Consumers of smartphones are choosing to ignore the shiny new models in favor of older, cheaper models, according to the International Data Corporation‘s (IDC) analysis of smartphone sales in the last quarter of 2017.
A disappointing holiday season punctuated the end of the year, with overall global sales dropping 6.3 percent when compared to the previous year’s final quarter. In real terms, that’s only a drop to 403.5 million units from the 430.7 million units shipped in the final months of 2016, but it paints a worrying trend for the mobile phone magnates at the top of the totem pole. Despite 2017 seeing some of the most gorgeous smartphones that we’ve ever seen, with powerful internal components and bezel-less designs that pushed style through the roof, it seems that consumers are reacting against the concurrent trend that saw prices rise, with the iPhone X — one of the year’s most anticipated phones — topping the scales at $1,000.
“The latest flock of posh flagships may have had consumers hitting the pause button in the holiday quarter,” said Anthony Scarsella, research manager for Mobile Phones at IDC. “With ultra-high-end flagships all the rage in 2017, many of these new bezel-less wonders proved to be more of a luxury than a necessity among upgraders […] the new and higher price points could be outweighing the benefits of having the latest and greatest device in hand.”
The end result of this consumer hesitation seems to be an increase in interest for older, slightly cheaper flagships.
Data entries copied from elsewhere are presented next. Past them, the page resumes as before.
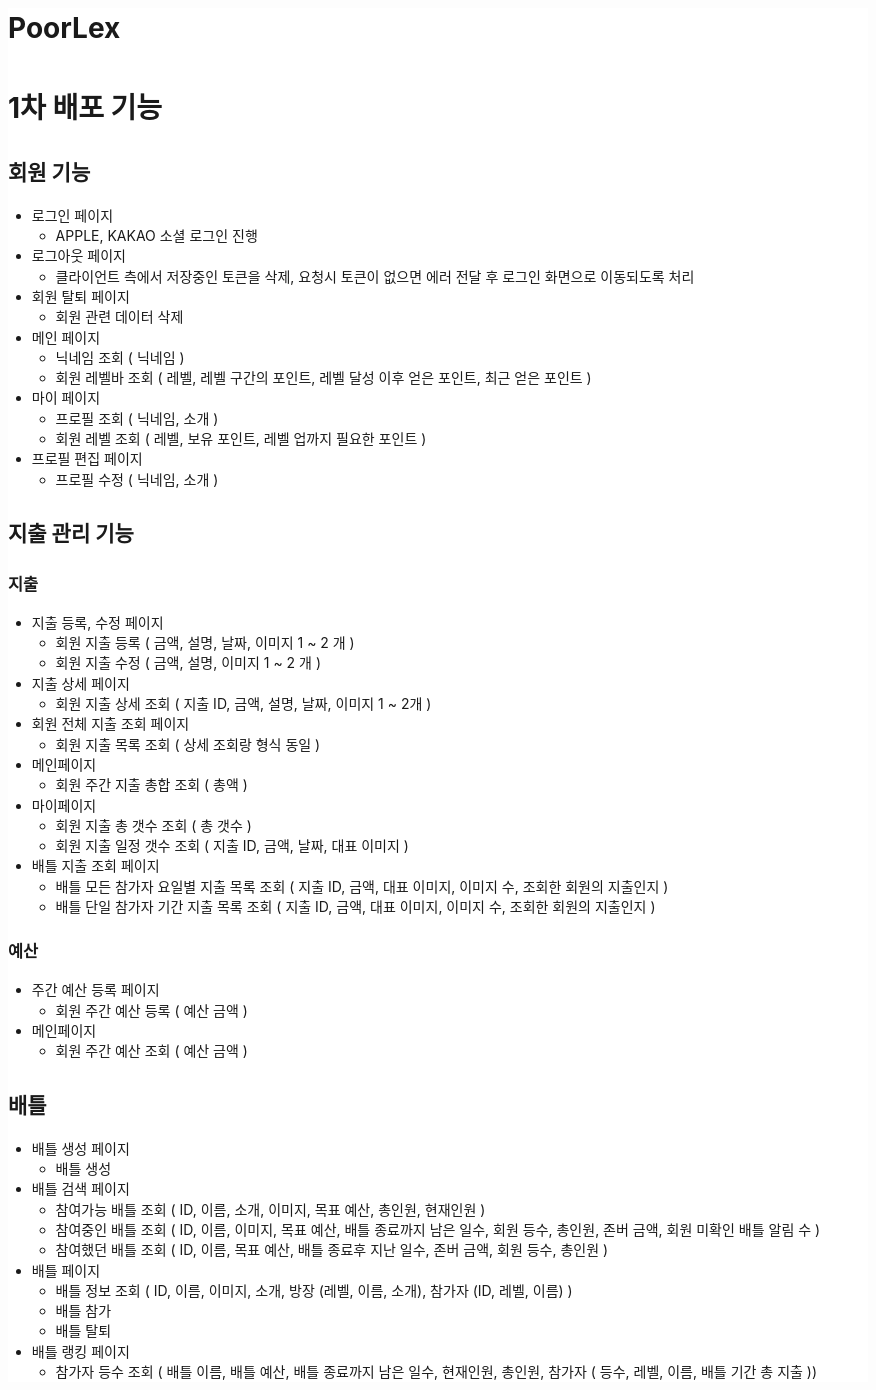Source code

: # PoorLex

# 1차 배포 기능

## 회원 기능
- 로그인 페이지
  - APPLE, KAKAO 소셜 로그인 진행
- 로그아웃 페이지
  - 클라이언트 측에서 저장중인 토큰을 삭제, 요청시 토큰이 없으면 에러 전달 후 로그인 화면으로 이동되도록 처리
- 회원 탈퇴 페이지
  - 회원 관련 데이터 삭제
- 메인 페이지
  - 닉네임 조회 ( 닉네임 ) 
  - 회원 레벨바 조회 ( 레벨, 레벨 구간의 포인트, 레벨 달성 이후 얻은 포인트, 최근 얻은 포인트 )
- 마이 페이지
  - 프로필 조회 ( 닉네임, 소개 )
  - 회원 레벨 조회 ( 레벨, 보유 포인트, 레벨 업까지 필요한 포인트 )
- 프로필 편집 페이지
  - 프로필 수정 ( 닉네임, 소개 )

## 지출 관리 기능
### 지출
- 지출 등록, 수정 페이지
  - 회원 지출 등록 ( 금액, 설명, 날짜, 이미지 1 ~ 2 개 )
  - 회원 지출 수정 ( 금액, 설명, 이미지 1 ~ 2 개 )
- 지출 상세 페이지
  - 회원 지출 상세 조회 ( 지출 ID, 금액, 설명, 날짜, 이미지 1 ~ 2개 )
- 회원 전체 지출 조회 페이지
  - 회원 지출 목록 조회 ( 상세 조회랑 형식 동일 )
- 메인페이지
  - 회원 주간 지출 총합 조회 ( 총액 )
- 마이페이지
  - 회원 지출 총 갯수 조회 ( 총 갯수 )
  - 회원 지출 일정 갯수 조회 ( 지출 ID, 금액, 날짜, 대표 이미지 )
- 배틀 지출 조회 페이지
  - 배틀 모든 참가자 요일별 지출 목록 조회 ( 지출 ID, 금액, 대표 이미지, 이미지 수, 조회한 회원의 지출인지 )
  - 배틀 단일 참가자 기간 지출 목록 조회 ( 지출 ID, 금액, 대표 이미지, 이미지 수, 조회한 회원의 지출인지 )

### 예산
- 주간 예산 등록 페이지
  - 회원 주간 예산 등록 ( 예산 금액 )
- 메인페이지
  - 회원 주간 예산 조회 ( 예산 금액 )


## 배틀
- 배틀 생성 페이지
  - 배틀 생성
- 배틀 검색 페이지
  - 참여가능 배틀 조회 ( ID, 이름, 소개, 이미지, 목표 예산, 총인원, 현재인원 )
  - 참여중인 배틀 조회 ( ID, 이름, 이미지, 목표 예산, 배틀 종료까지 남은 일수, 회원 등수, 총인원, 존버 금액, 회원 미확인 배틀 알림 수 )
  - 참여했던 배틀 조회 ( ID, 이름, 목표 예산, 배틀 종료후 지난 일수, 존버 금액, 회원 등수, 총인원 )
- 배틀 페이지
  - 배틀 정보 조회 ( ID, 이름, 이미지, 소개, 방장 (레벨, 이름, 소개), 참가자 (ID, 레벨, 이름) )
  - 배틀 참가
  - 배틀 탈퇴 
- 배틀 랭킹 페이지
  - 참가자 등수 조회 ( 배틀 이름, 배틀 예산, 배틀 종료까지 남은 일수, 현재인원, 총인원, 참가자 ( 등수, 레벨, 이름, 배틀 기간 총 지출 ))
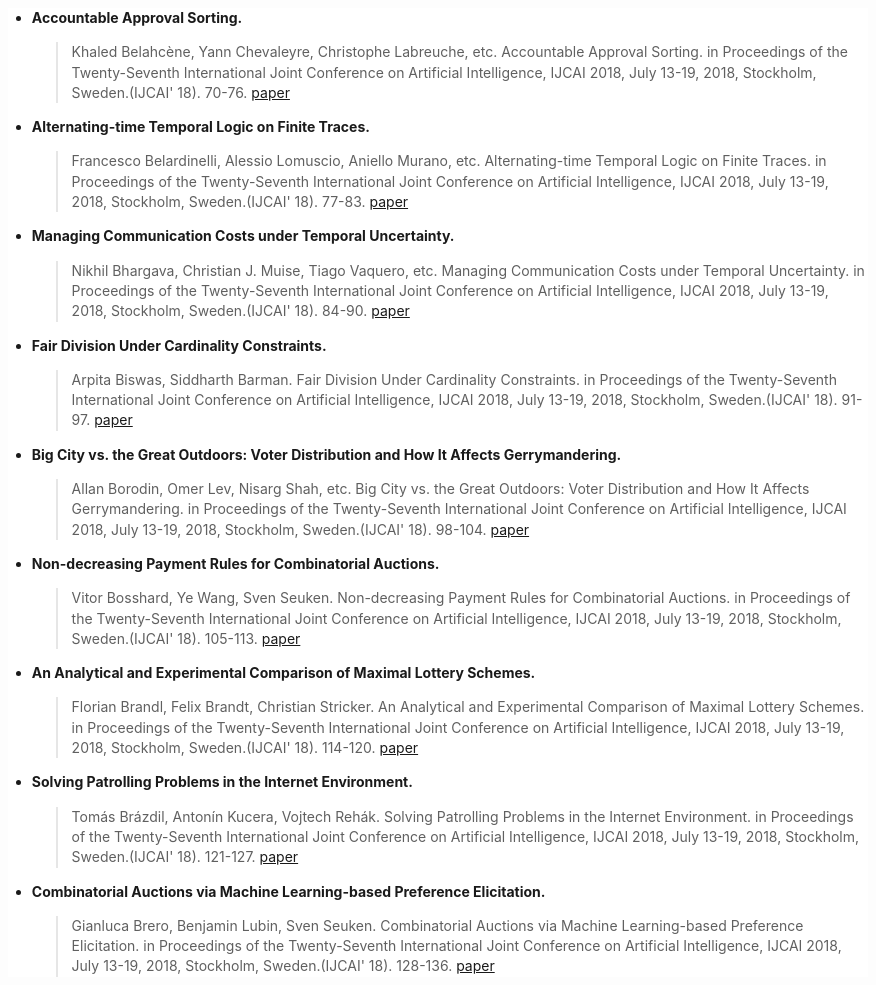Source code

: 
- **Accountable Approval Sorting.**
    > Khaled Belahcène, Yann Chevaleyre, Christophe Labreuche, etc. Accountable Approval Sorting. in Proceedings of the Twenty-Seventh International Joint Conference on Artificial Intelligence, IJCAI 2018, July 13-19, 2018, Stockholm, Sweden.(IJCAI' 18). 70-76. [paper](https://doi.org/10.24963/ijcai.2018/10)


- **Alternating-time Temporal Logic on Finite Traces.**
    > Francesco Belardinelli, Alessio Lomuscio, Aniello Murano, etc. Alternating-time Temporal Logic on Finite Traces. in Proceedings of the Twenty-Seventh International Joint Conference on Artificial Intelligence, IJCAI 2018, July 13-19, 2018, Stockholm, Sweden.(IJCAI' 18). 77-83. [paper](https://doi.org/10.24963/ijcai.2018/11)


- **Managing Communication Costs under Temporal Uncertainty.**
    > Nikhil Bhargava, Christian J. Muise, Tiago Vaquero, etc. Managing Communication Costs under Temporal Uncertainty. in Proceedings of the Twenty-Seventh International Joint Conference on Artificial Intelligence, IJCAI 2018, July 13-19, 2018, Stockholm, Sweden.(IJCAI' 18). 84-90. [paper](https://doi.org/10.24963/ijcai.2018/12)


- **Fair Division Under Cardinality Constraints.**
    > Arpita Biswas, Siddharth Barman. Fair Division Under Cardinality Constraints. in Proceedings of the Twenty-Seventh International Joint Conference on Artificial Intelligence, IJCAI 2018, July 13-19, 2018, Stockholm, Sweden.(IJCAI' 18). 91-97. [paper](https://doi.org/10.24963/ijcai.2018/13)


- **Big City vs. the Great Outdoors: Voter Distribution and How It Affects Gerrymandering.**
    > Allan Borodin, Omer Lev, Nisarg Shah, etc. Big City vs. the Great Outdoors: Voter Distribution and How It Affects Gerrymandering. in Proceedings of the Twenty-Seventh International Joint Conference on Artificial Intelligence, IJCAI 2018, July 13-19, 2018, Stockholm, Sweden.(IJCAI' 18). 98-104. [paper](https://doi.org/10.24963/ijcai.2018/14)


- **Non-decreasing Payment Rules for Combinatorial Auctions.**
    > Vitor Bosshard, Ye Wang, Sven Seuken. Non-decreasing Payment Rules for Combinatorial Auctions. in Proceedings of the Twenty-Seventh International Joint Conference on Artificial Intelligence, IJCAI 2018, July 13-19, 2018, Stockholm, Sweden.(IJCAI' 18). 105-113. [paper](https://doi.org/10.24963/ijcai.2018/15)


- **An Analytical and Experimental Comparison of Maximal Lottery Schemes.**
    > Florian Brandl, Felix Brandt, Christian Stricker. An Analytical and Experimental Comparison of Maximal Lottery Schemes. in Proceedings of the Twenty-Seventh International Joint Conference on Artificial Intelligence, IJCAI 2018, July 13-19, 2018, Stockholm, Sweden.(IJCAI' 18). 114-120. [paper](https://doi.org/10.24963/ijcai.2018/16)


- **Solving Patrolling Problems in the Internet Environment.**
    > Tomás Brázdil, Antonín Kucera, Vojtech Rehák. Solving Patrolling Problems in the Internet Environment. in Proceedings of the Twenty-Seventh International Joint Conference on Artificial Intelligence, IJCAI 2018, July 13-19, 2018, Stockholm, Sweden.(IJCAI' 18). 121-127. [paper](https://doi.org/10.24963/ijcai.2018/17)


- **Combinatorial Auctions via Machine Learning-based Preference Elicitation.**
    > Gianluca Brero, Benjamin Lubin, Sven Seuken. Combinatorial Auctions via Machine Learning-based Preference Elicitation. in Proceedings of the Twenty-Seventh International Joint Conference on Artificial Intelligence, IJCAI 2018, July 13-19, 2018, Stockholm, Sweden.(IJCAI' 18). 128-136. [paper](https://doi.org/10.24963/ijcai.2018/18)
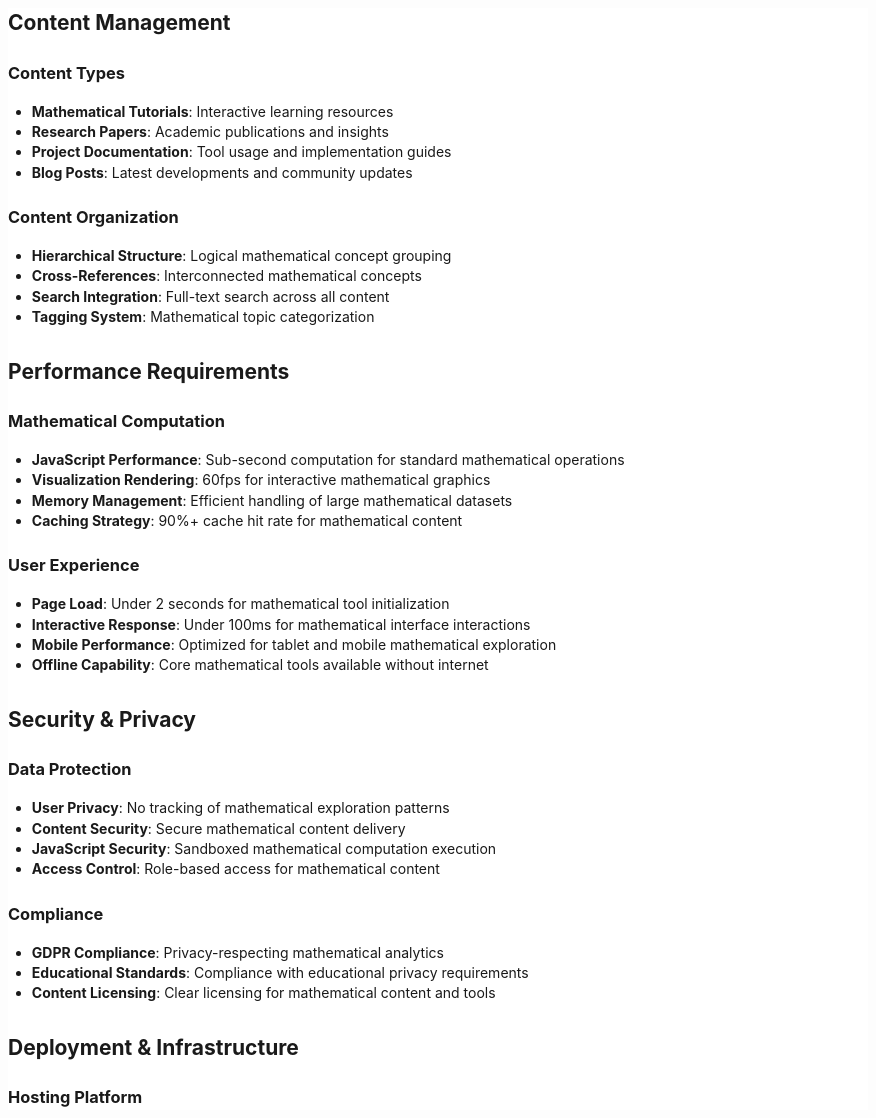 ## Content Management

### Content Types

- **Mathematical Tutorials**: Interactive learning resources
- **Research Papers**: Academic publications and insights
- **Project Documentation**: Tool usage and implementation guides
- **Blog Posts**: Latest developments and community updates

### Content Organization

- **Hierarchical Structure**: Logical mathematical concept grouping
- **Cross-References**: Interconnected mathematical concepts
- **Search Integration**: Full-text search across all content
- **Tagging System**: Mathematical topic categorization

## Performance Requirements

### Mathematical Computation

- **JavaScript Performance**: Sub-second computation for standard mathematical operations
- **Visualization Rendering**: 60fps for interactive mathematical graphics
- **Memory Management**: Efficient handling of large mathematical datasets
- **Caching Strategy**: 90%+ cache hit rate for mathematical content

### User Experience

- **Page Load**: Under 2 seconds for mathematical tool initialization
- **Interactive Response**: Under 100ms for mathematical interface interactions
- **Mobile Performance**: Optimized for tablet and mobile mathematical exploration
- **Offline Capability**: Core mathematical tools available without internet

## Security & Privacy

### Data Protection

- **User Privacy**: No tracking of mathematical exploration patterns
- **Content Security**: Secure mathematical content delivery
- **JavaScript Security**: Sandboxed mathematical computation execution
- **Access Control**: Role-based access for mathematical content

### Compliance

- **GDPR Compliance**: Privacy-respecting mathematical analytics
- **Educational Standards**: Compliance with educational privacy requirements
- **Content Licensing**: Clear licensing for mathematical content and tools

## Deployment & Infrastructure

### Hosting Platform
Interestingly, analysts had previously predicted this trend in December, when sales of the iPhone X turned out to be less than expected.
Despite the setback for the ultra-premium flagship and lower sales than the previous year, Apple still had a good quarter, beating Samsung to the top spot in overall smartphone sales for the fourth quarter. Shipping 77.3 million units compared to Samsung’s 74.1 million, Apple heads into 2018 in a good position, despite rumors that it will be retiring the iPhone X in the summer.
Still, Samsung won’t be too upset, as it leaves 2017 with a grand total of 317.3 million shipments over the entire year, easily beating second-place Apple’s total of 215.8 million units.
Chinese brands Huawei, Xiaomi, and Oppo come in at third, fourth, and fifth respectively, with Xiaomi in particular seeing a massive 96.9-percent growth over last year’s fourth quarter — the only phone manufacturer in the top five to successfully increase their global sales in the same period. Still, with 28.1 million units sold, it has a long way to go to beat Huawei’s 41 million-unit mark.
In terms of overall smartphone sales for 2017, we’ve seen a very small decline, year-on-year as global sales dropped from 1,473.4 million units to 1,472.4 million units — a fall of 0.1-percent. While it’s barely an official drop, the news that premium flagship handsets with the latest features are failing to attract consumers may well be a rude awakening for those companies who have let prices rise and rise over the year.